The National Park Service has approved a controversial plan to expand a power line that will run through the Delaware Water Gap National Recreation Area. The Susquehanna-Roseland line will increase capacity for the East Coast, which utilities say is needed to prevent blackouts like the one experienced in 2003. Environmentalists have fought the project, saying it will both damage ecosystems and result in higher electricity prices. The Newark Star-Ledger has more:

After years of debate between power companies and environmentalists, the $1.2 billion Susquehanna-Roseland line got approval from the National Park Service, Public Service Electric & Gas said today.

“This new line will reinforce our nation’s critical energy infrastructure for future generations,” said Ralph LaRossa, PSE&G’s president and CEO in a joint statement with officials from Pennsylvania’s PPL Electric Utilities. “It will ensure that homes and businesses in a multistate region continue to enjoy safe and reliable electric service long into the future.”
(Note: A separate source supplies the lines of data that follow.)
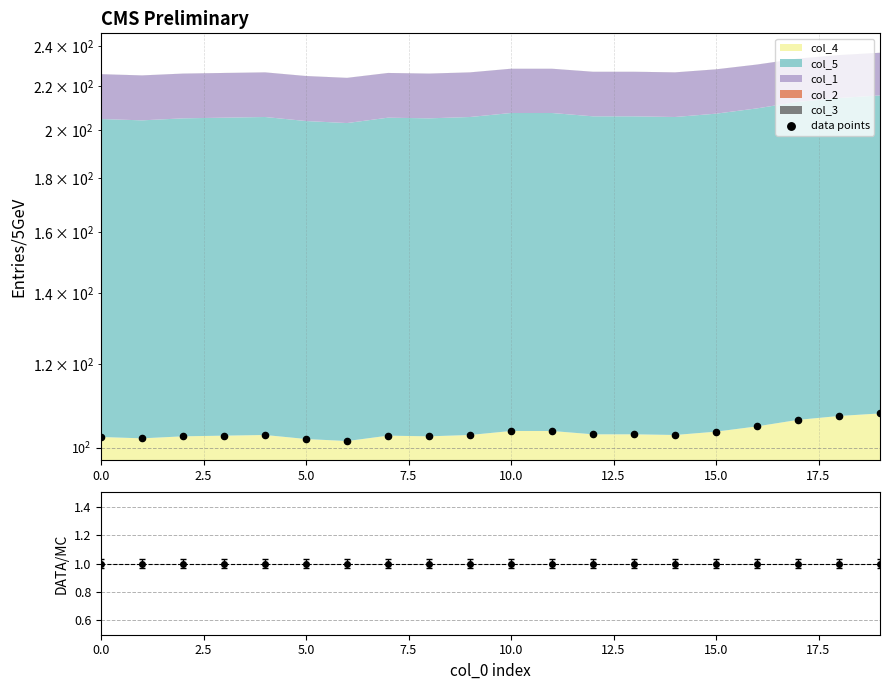

What is the change in value from 15 to 16?

+1.2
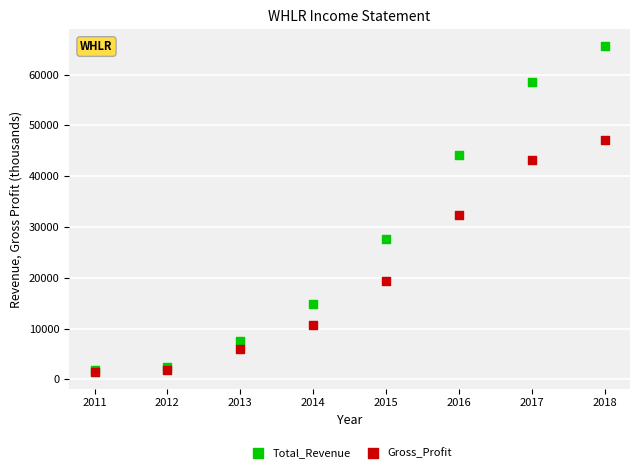

In the Total_Revenue series, what Y value is closest to 33800?

27600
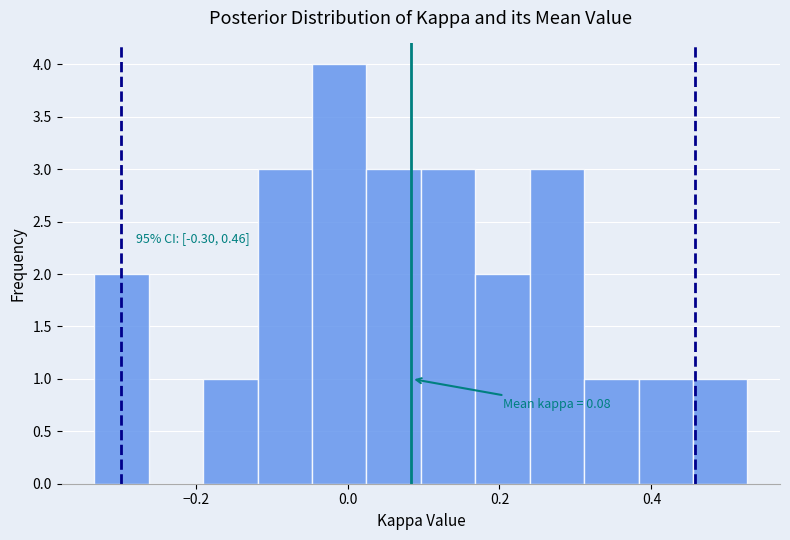

Around what value on the x-axis is the tallest bar? Give the approximate position of its centre, as read against the axis.

-0.02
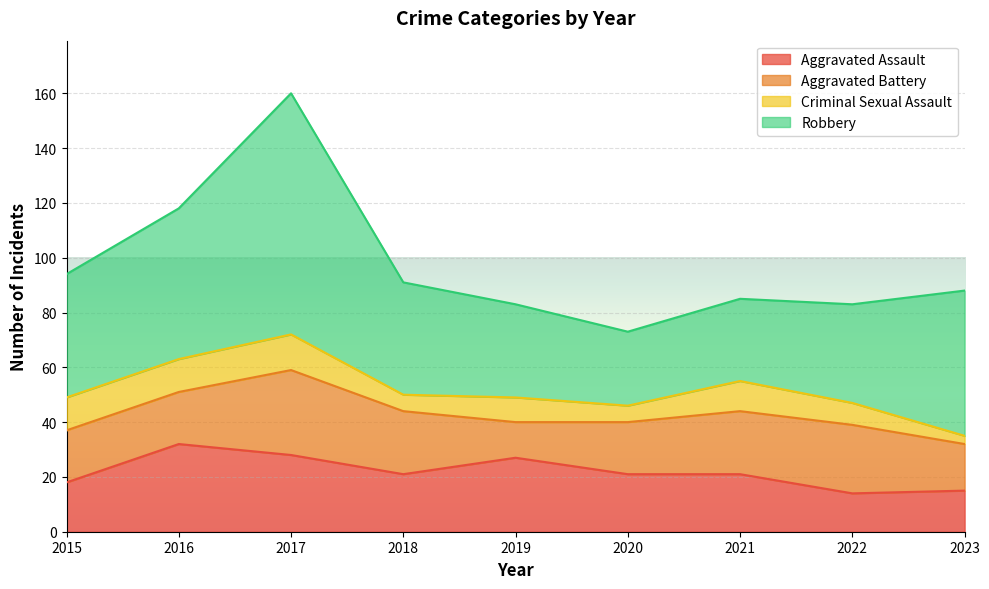

Rank the categories by Robbery value from lowest to highest.

2020, 2021, 2019, 2022, 2018, 2015, 2023, 2016, 2017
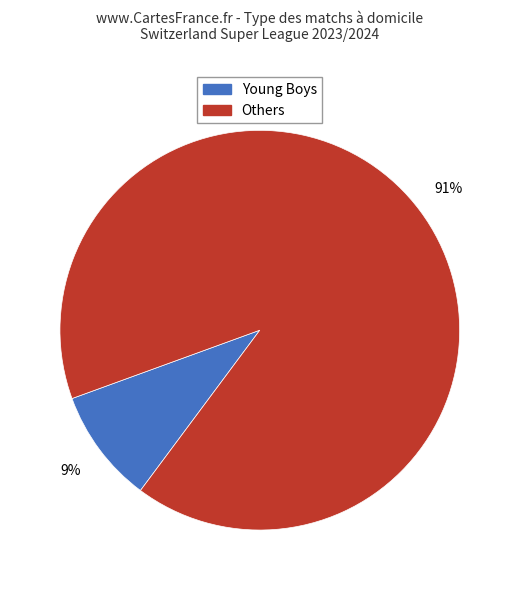

To the nearest percent, what is the average slice percentage?

50%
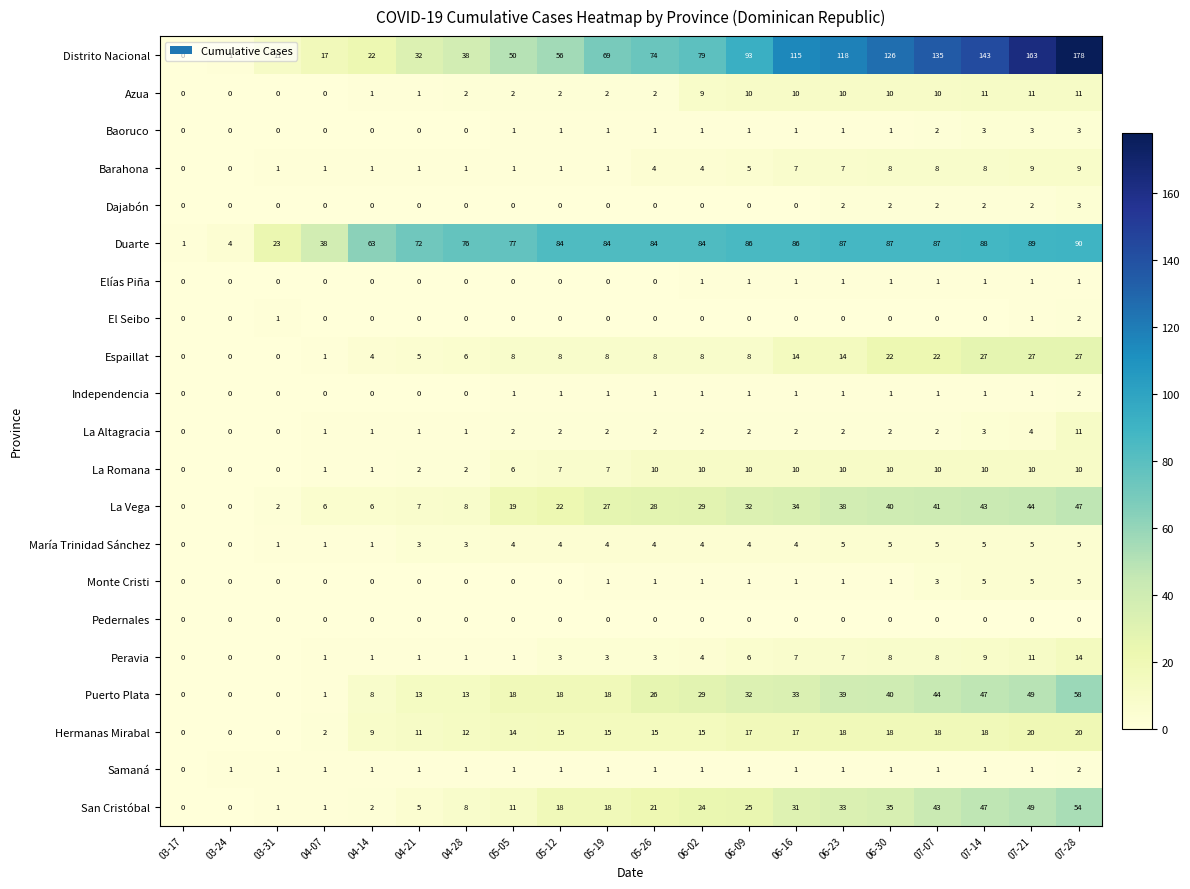

Count the La Romana values in the range 2 to 10.

15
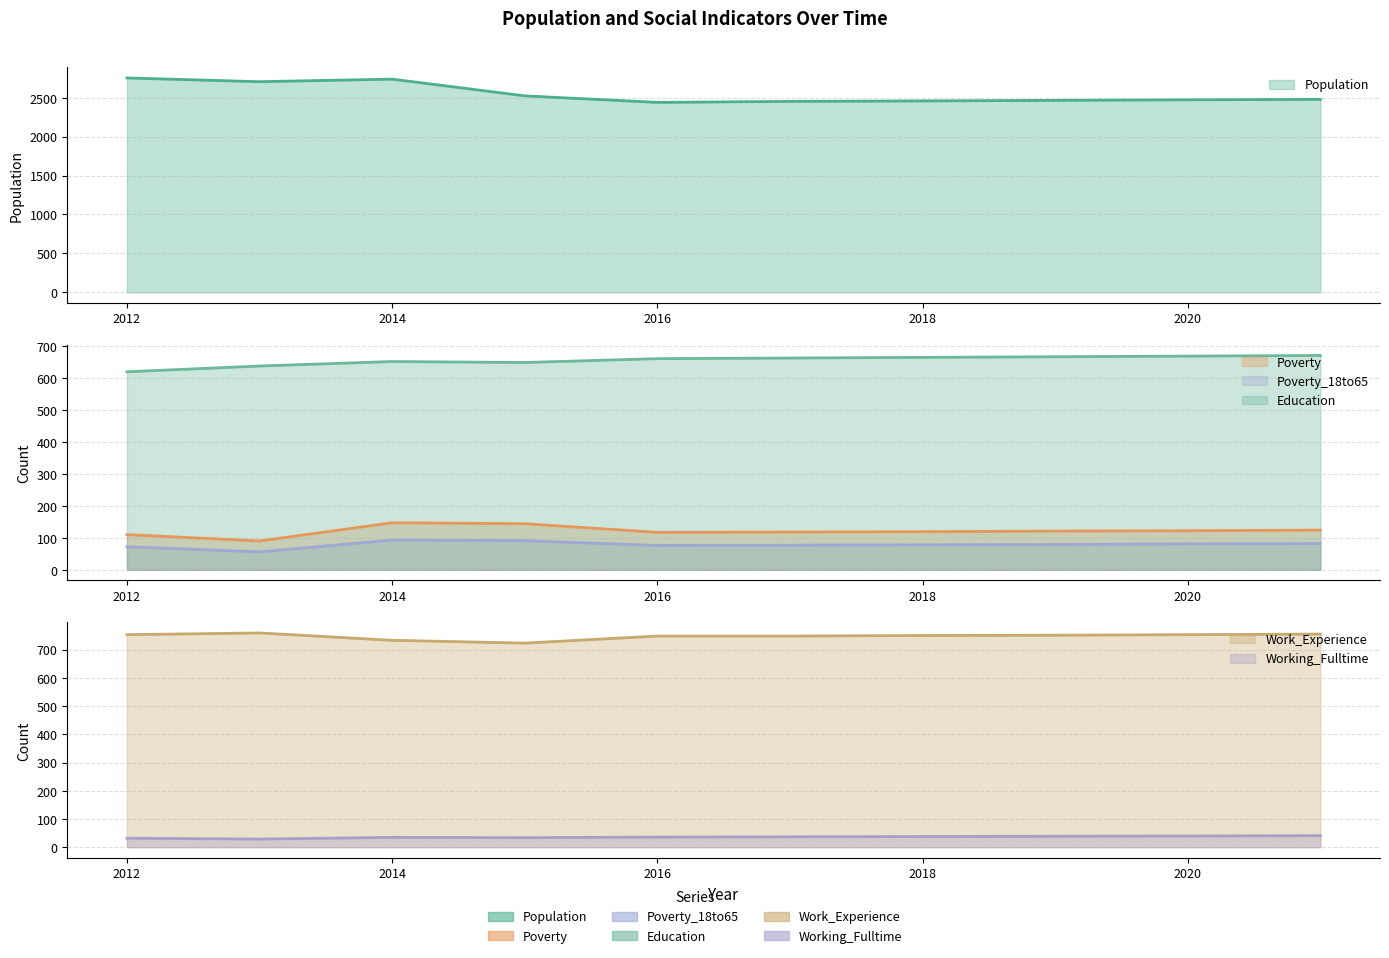

What is the value of the Working_Fulltime point at the 9th from the left?

40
The non-profit National Parks Conservation Association released a statement criticizing the decision by the Park Service.

“America’s national parks are not blank spots on the map conveniently set aside for future development projects like super-sized transmission lines,” said Cinda Waldbuesser.  ”We can meet America’s energy needs without sacrificing our national parks. We must ensure these national treasures are protected for our children and grandchildren to enjoy.”


  • Tom McBride

    Why is this planned labeled “controversial”? It would be controversial if the plan called for electical power to be transported by batteries or unsupported lines strewn about the countryside not merely because a specific special interest group.has some aesthetic objections certainly the plan will not “sacrifice” the delaware water gap. I believe the reason for the use of this word in this and other issues (eg.the “controversial” voter id law dispite that 70 per cent of the people think this is just common sense) is to create an false equivalency in order to make it appear to the public that critical energy needs are not more important then the views of a enviormental group. Lets drop the misleading term “controversial” and just say the energy plan is opposed by a group that values aesthetic views more than energy needs.